Peace drew herself up haughtily and with eyes flashing fire, demanded, "Do you mean that?"

"Every word. I'd just like the chance to give you a good trouncing."

He was not in earnest, but he looked so harsh and stern that Peace for a moment trembled in her shoes. Then all her natural childish passion was aroused, and stamping her foot, she declared wrathfully, "I'll not be friends with you any longer. You said I could have the berries, and the deacon said I could have all I could get. You aren't being square with me, and I won't have anything more to do with you." She turned on her heel and flung herself indignantly across the garden to the road, leaving Mr. Hartman still leaning against the fence, lost in thought.

The forest was her favorite retreat in times of trouble, but today the cool shadows and whispering trees did not soothe her, and after wandering about until the afternoon began to wane, she started for home, still wrathful and passionate, for she felt that Mr. Hartman had been very unfair in his treatment of her.

While she was still some distance from the little brown house, a carriage drove up to their gate, and stopped, but she did not recognize the rig, nor could she make out who had alighted; and for the time being, her rage was lost in her greater curiosity. "Wonder who it can be," she said to herself. "It isn't the doctor's horse, nor the Judge's buggy, and that woman is too little for Mrs. Lacy or Mrs. Edwards. She's got a big bundle. Maybe it's the Salvation Army bringing us some old duds like they did the German family last week. But s'posing it was some rich aunt or grandmother we didn't know we had. It's awfully hard not to have any relations like other folks. I am going through old Cross-Patch's cornfield, 'stead of running clear around by the road."

She crawled between the strands of barbed wire and ran swiftly down the rows of rustling, whispering, silken corn, thinking only of the unexpected visitors at home, until a big barn loomed up before her, shining in its newness.

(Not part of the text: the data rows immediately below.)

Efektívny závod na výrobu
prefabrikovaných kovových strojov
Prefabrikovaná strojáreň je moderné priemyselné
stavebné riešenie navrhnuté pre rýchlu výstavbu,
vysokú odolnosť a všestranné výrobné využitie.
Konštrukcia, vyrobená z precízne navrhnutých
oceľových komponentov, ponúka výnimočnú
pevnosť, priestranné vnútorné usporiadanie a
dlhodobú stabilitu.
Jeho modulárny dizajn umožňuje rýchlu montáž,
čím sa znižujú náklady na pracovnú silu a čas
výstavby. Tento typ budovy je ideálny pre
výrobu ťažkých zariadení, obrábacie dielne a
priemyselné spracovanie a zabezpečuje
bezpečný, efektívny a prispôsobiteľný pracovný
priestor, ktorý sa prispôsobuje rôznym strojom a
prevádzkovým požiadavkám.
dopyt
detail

Then she stopped abruptly, having suddenly remembered her grievance.

"He isn't square!" she cried. "I'd like to fight him good. I'll get even with you some day, Mr. Hardman! Bet he's going to paint his old barn. Here is a whole ocean of red paint in this pail, and there is a stack of brushes. I—I'm going—to tell—him what I think of him in red paint. Yes, sir, I'm going to do it this very minute!"

All thought of the mysterious visitor at home had vanished, all thought of the consequences were stifled, and choosing the smallest brush in the heap beside the pail, she began daubing scrawly, tipsy letters across the new, white boards: Mister Hardman isnt square.